Complying with the Emergency Medical Treatment and Labor Act (EMTALA) is not easy for a hospital that’s uneasy with handing out free treatment to all comers in the emergency department, but the recent warning from the federal government leaves little doubt as to the need for strict compliance. Some real-world advice for compliance comes from Lynn Tenerowicz, RN, JD, risk manager at Baystate Medical Center in Springfield, MA:

Make sure everyone understands the idea of "parallel services."

This is a topic that is easy to understand when administrators sit around talking about it, but the practical application in the emergency room may be quite difficult. It is possible that the emergency department will have to restructure a number of administrative processes to create truly parallel and separate systems for admission and examination.

Be prepared for some grumbling that it is not realistic to keep the two tasks completely separate.
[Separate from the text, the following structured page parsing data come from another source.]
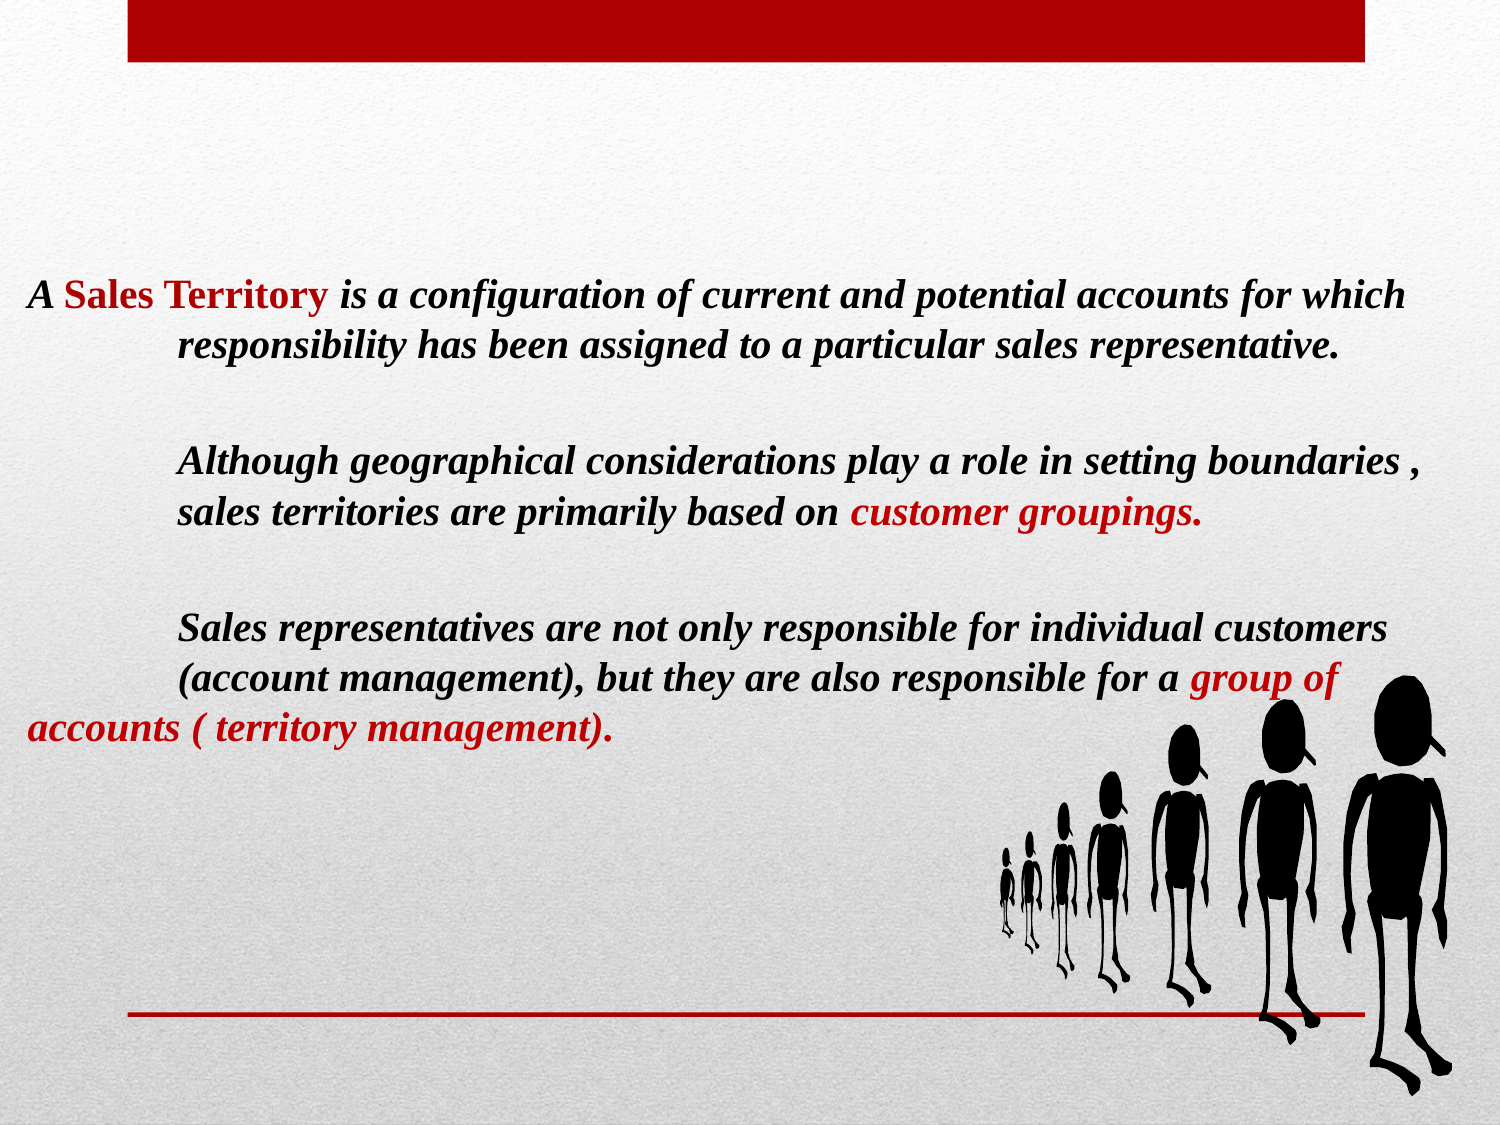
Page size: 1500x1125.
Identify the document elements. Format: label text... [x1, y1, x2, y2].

list A Sales Territory is a configuration of current and potential accounts for which responsibility has been assigned to a particular sales representative. Although geographical considerations play a role in setting boundaries , sales territories are primarily based on customer groupings. Sales representatives are not only responsible for individual customers (account management), but they are also responsible for a group of accounts ( territory management). [12, 75, 1488, 1000]
picture [999, 674, 1453, 1098]
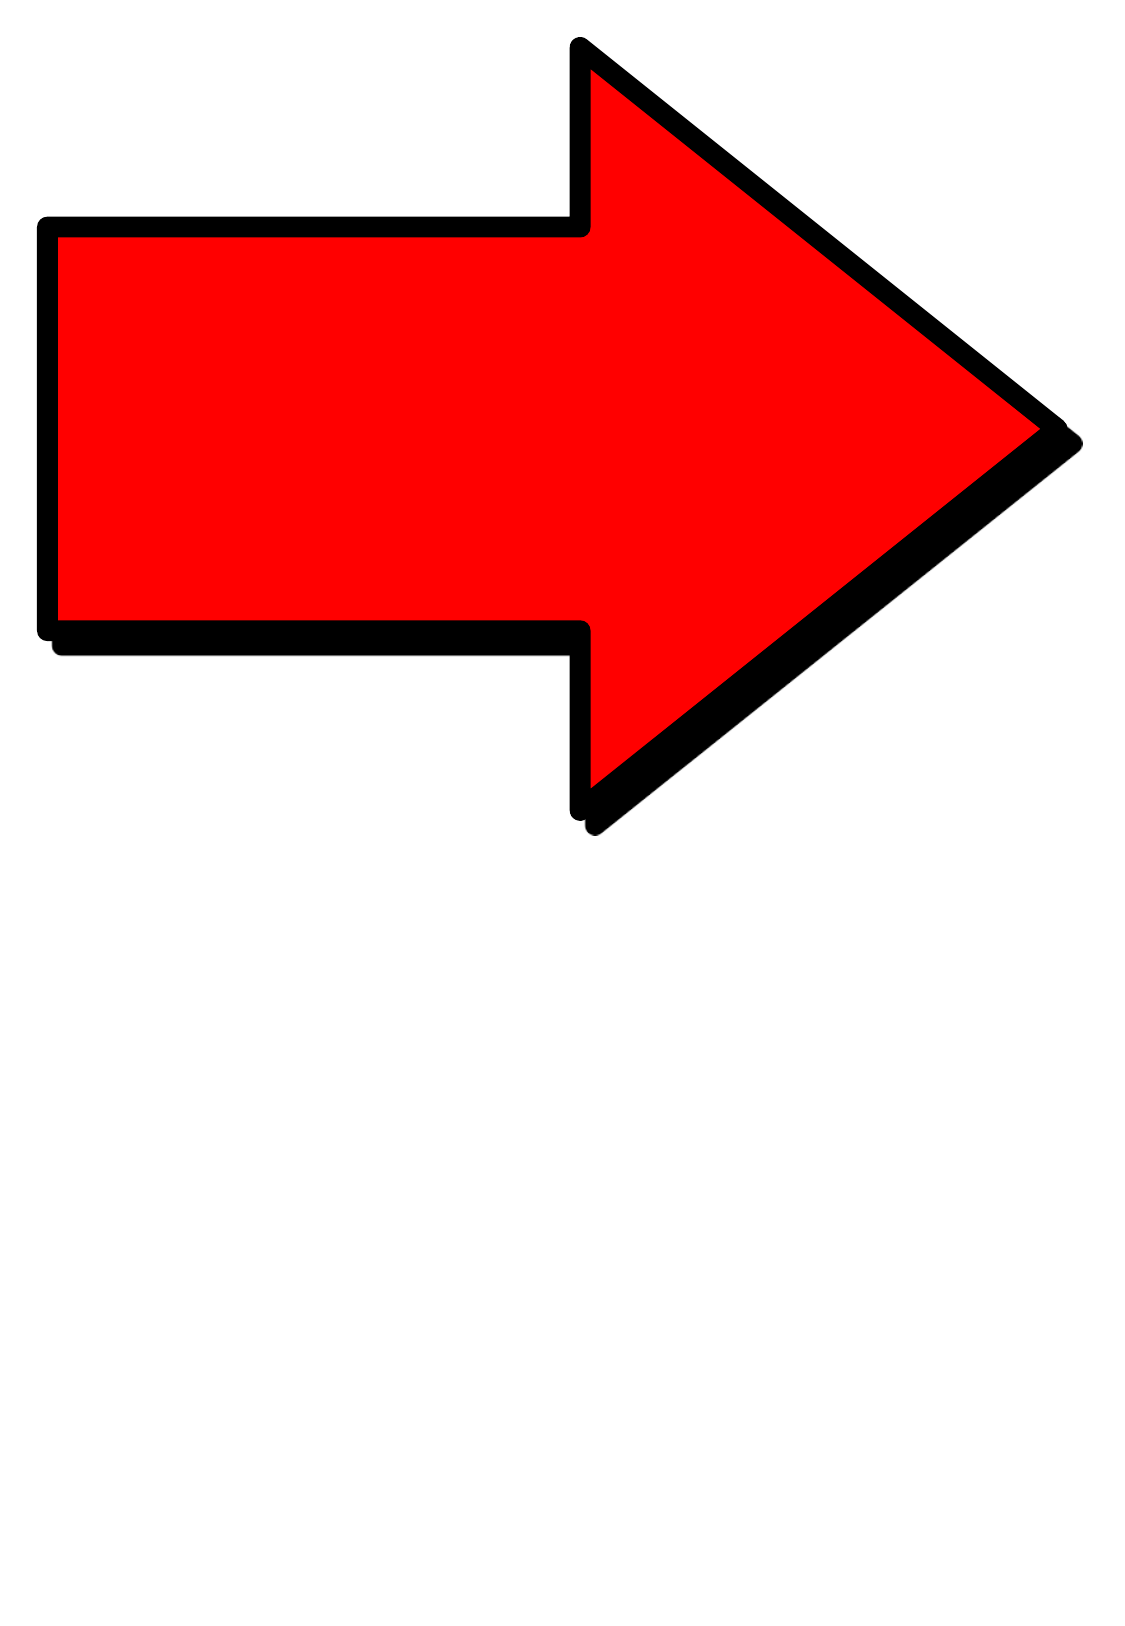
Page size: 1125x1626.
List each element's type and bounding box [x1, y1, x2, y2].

text_box [45, 45, 1060, 813]
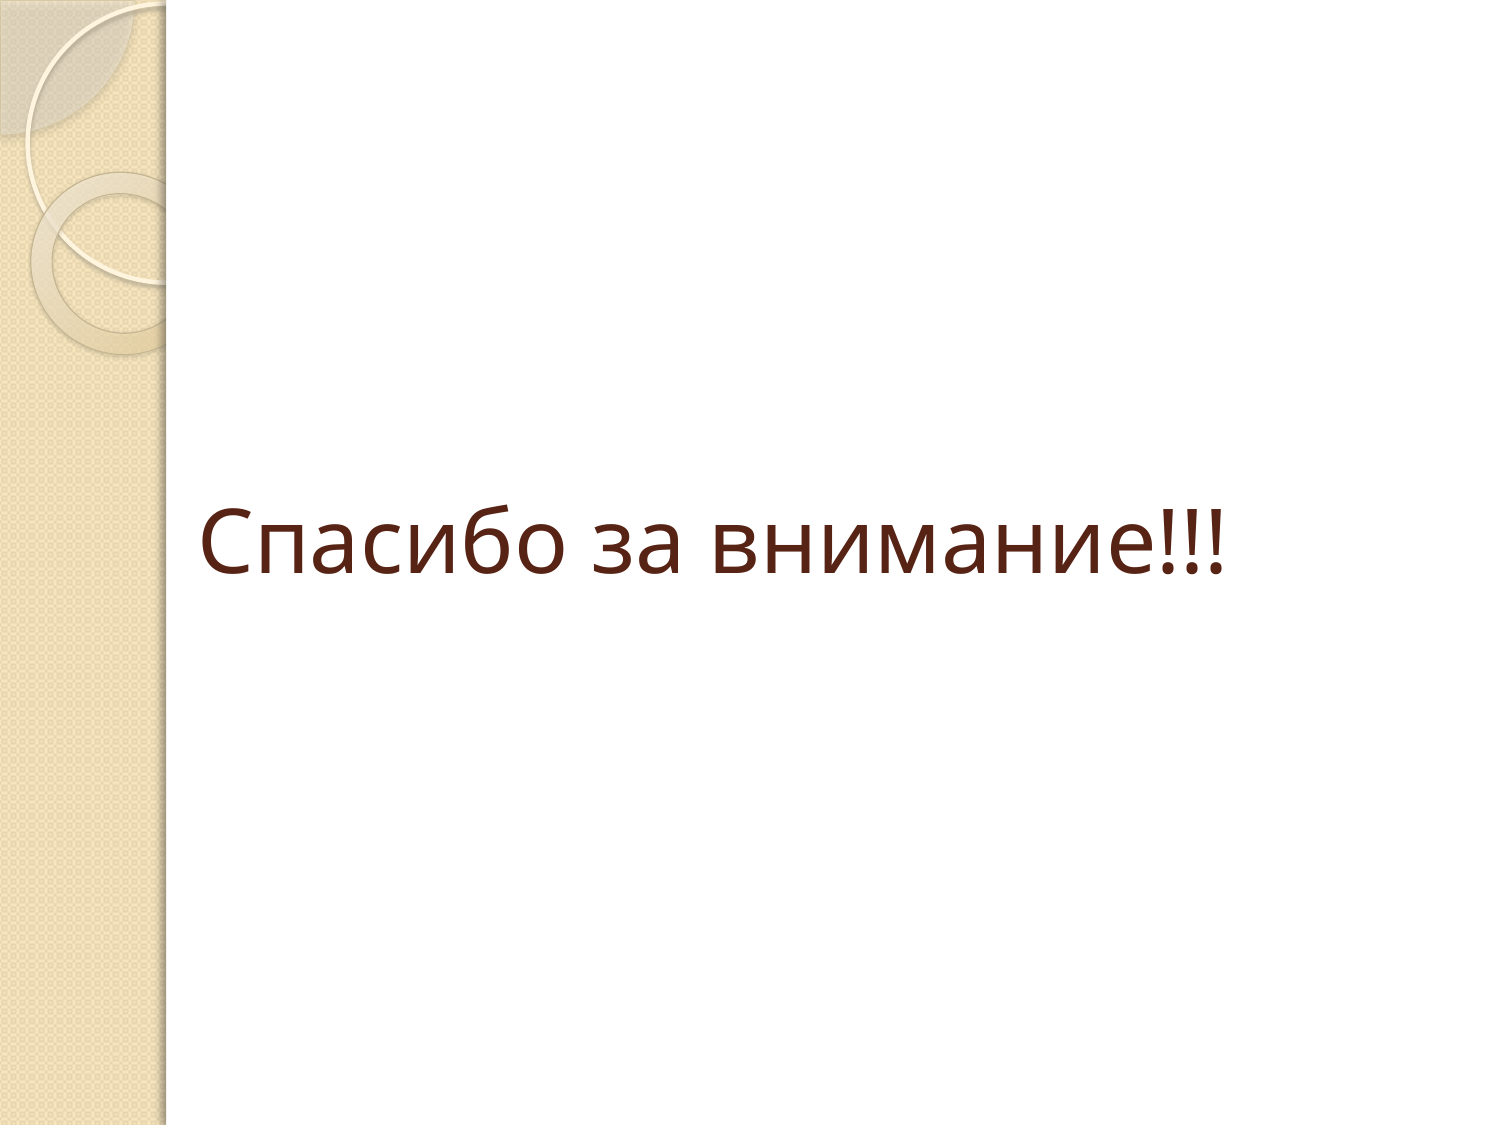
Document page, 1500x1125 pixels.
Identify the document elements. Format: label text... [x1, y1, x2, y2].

title Спасибо за внимание!!! [183, 444, 1413, 632]
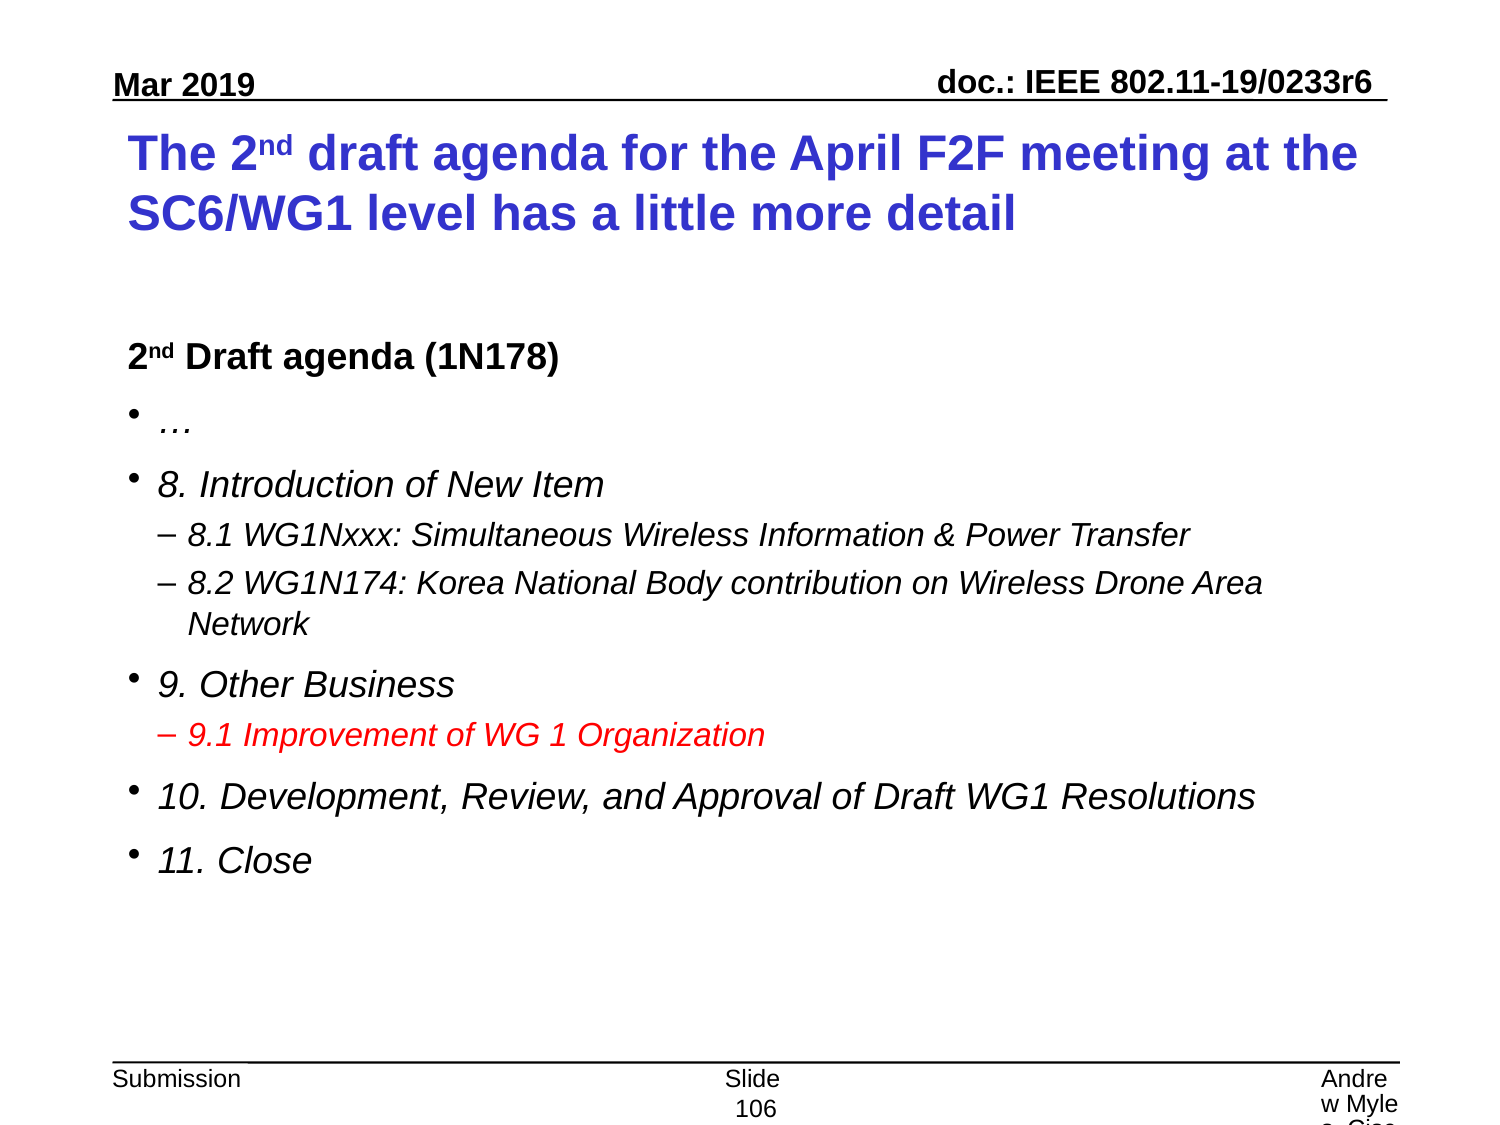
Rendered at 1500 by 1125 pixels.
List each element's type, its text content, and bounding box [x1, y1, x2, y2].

slide_number Slide 106 [709, 1061, 803, 1093]
title The 2nd draft agenda for the April F2F meeting at the SC6/WG1 level has a little more detail [112, 112, 1388, 288]
footer Andrew Myles, Cisco [1320, 1061, 1402, 1093]
list 2nd Draft agenda (1N178) … 8. Introduction of New Item 8.1 WG1Nxxx: Simultaneous Wireless Information & Power Transfer 8.2 WG1N174: Korea National Body contribution on Wireless Drone Area Network 9. Other Business 9.1 Improvement of WG 1 Organization 10. Development, Review, and Approval of Draft WG1 Resolutions 11. Close [112, 324, 1388, 1000]
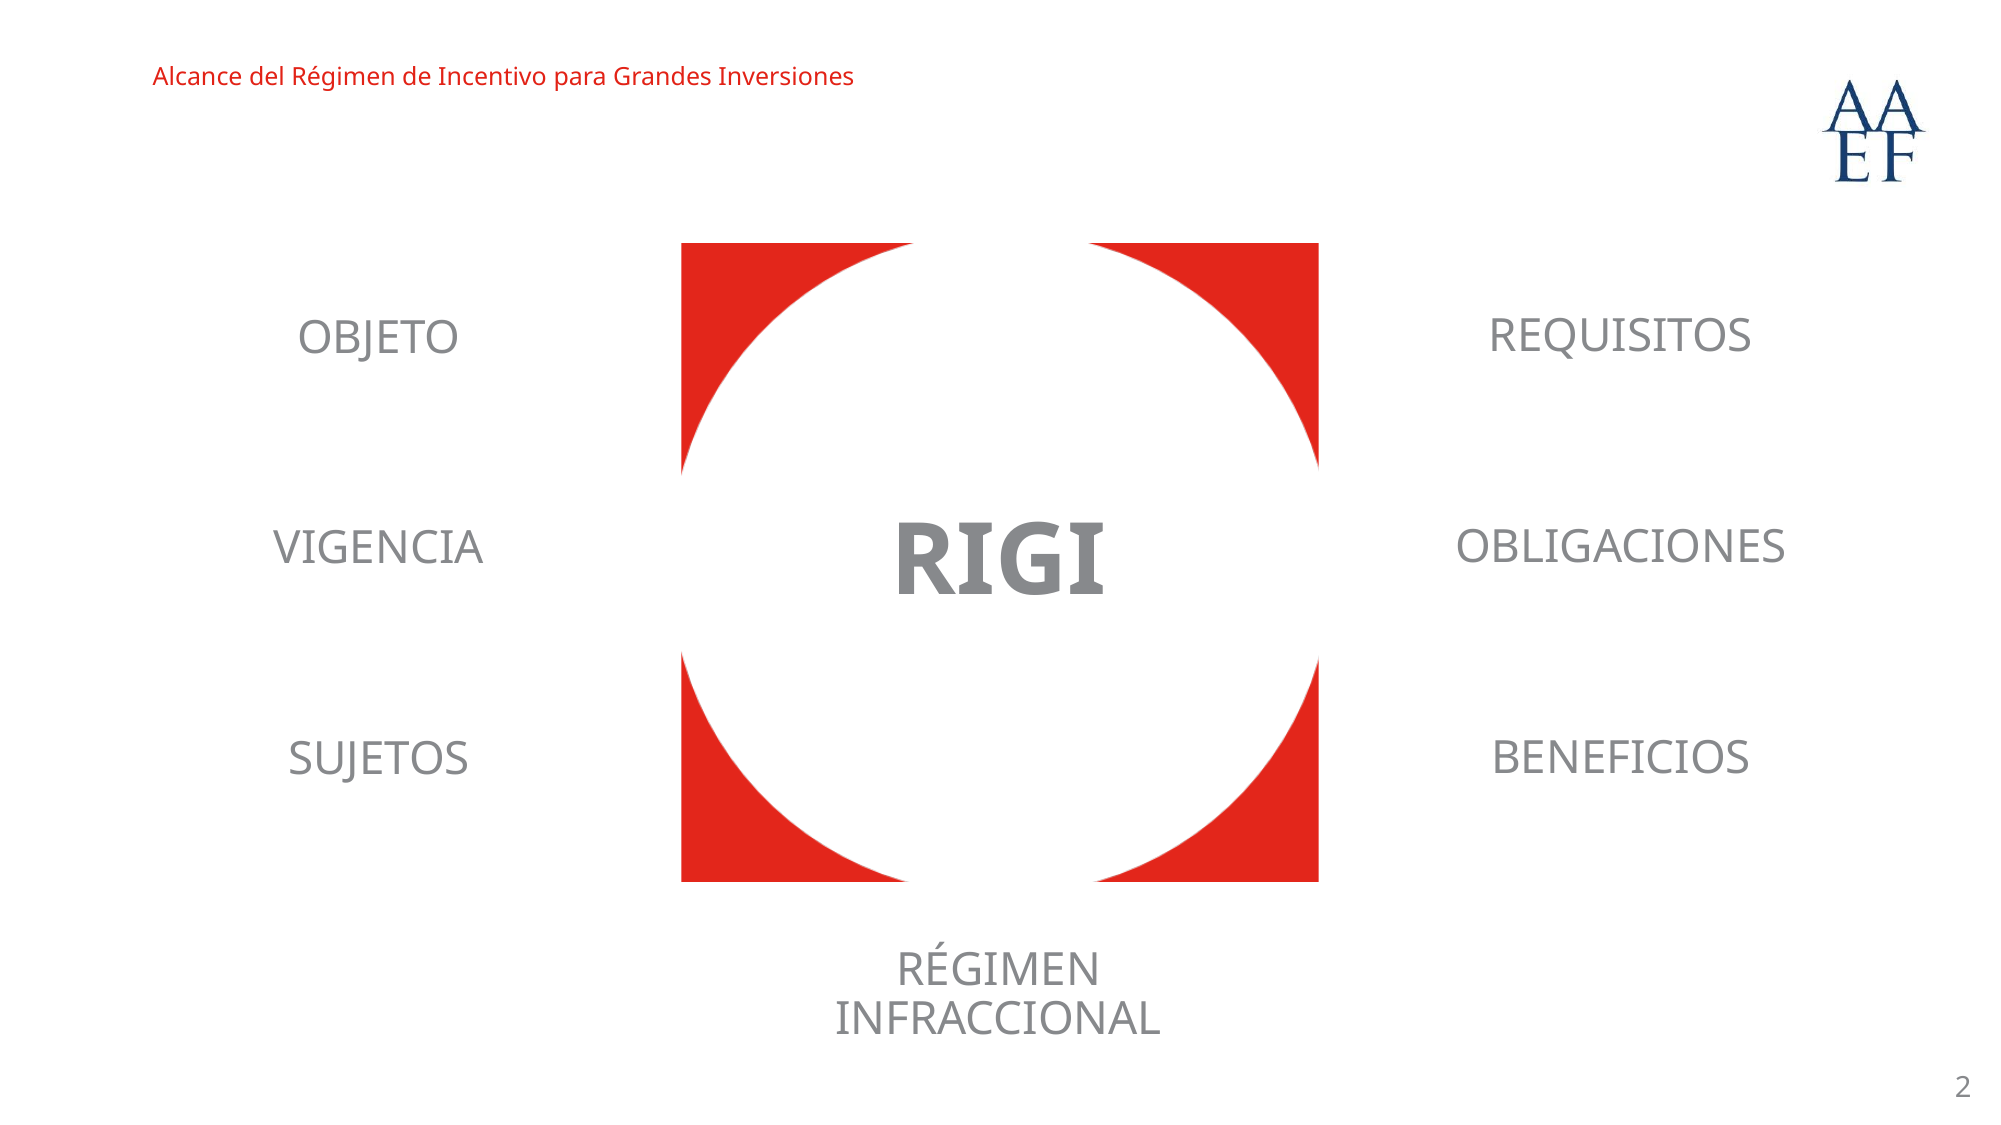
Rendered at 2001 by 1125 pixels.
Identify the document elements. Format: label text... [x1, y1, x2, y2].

list Alcance del Régimen de Incentivo para Grandes Inversiones [137, 56, 1000, 97]
list RIGI [679, 379, 1318, 746]
text_box RÉGIMEN INFRACCIONAL [792, 938, 1205, 1069]
picture [1799, 56, 1947, 205]
list OBJETO VIGENCIA SUJETOS [173, 306, 585, 807]
list REQUISITOS OBLIGACIONES BENEFICIOS [1415, 304, 1827, 807]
Insist that it can be done but listen to the concerns about the difficulty of making it happen in a busy emergency department.

• Keep the clinician ignorant about payment.

The doctors and nurses should be unaware of any reimbursement issues, insurance coverage, or contract requirements for a patient — at least until EMTALA has been satisfied by the examination and stabilization of any emergency condition.

Get down to the emergency department and see for yourself.

To understand the difficulties of complying with EMTALA and to formulate realistic solutions, you have to see what the staff encounter when trying to comply. You can’t do that from your office.

Look for red flags that could mean you are at risk for violations.

Check for any registration process that still requires any form of prior authorization. Watch for informal habits that could violate the statute, such as a registration clerk handing a phone to the patient and suggesting he or she call the insurer to find out about coverage.

Another red flag would be statistics showing a high number of people leaving the emergency department before receiving an examination or treatment. That could indicate some experience there is discouraging them from staying if they are not able to pay or if they fear their insurer will not pay without prior authorization.

Don’t let compliance efforts stall at a supervisory level.

Make sure the word about EMTALA compliance gets all the way down to the staff who actually talk to the emergency patients. There’s no benefit if supervisors are well-intentioned but other staff continue with the old way of doing things.

Staff should be taught to avoid any comments suggesting that the insurer might not pay for the emergency visit. It is particularly important to teach staff that EMTALA can be violated by such comments because they inadvertently can discourage patients from seeking treatment. That is a difficult point for staff to understand sometimes because the comments are meant to be helpful, not discouraging.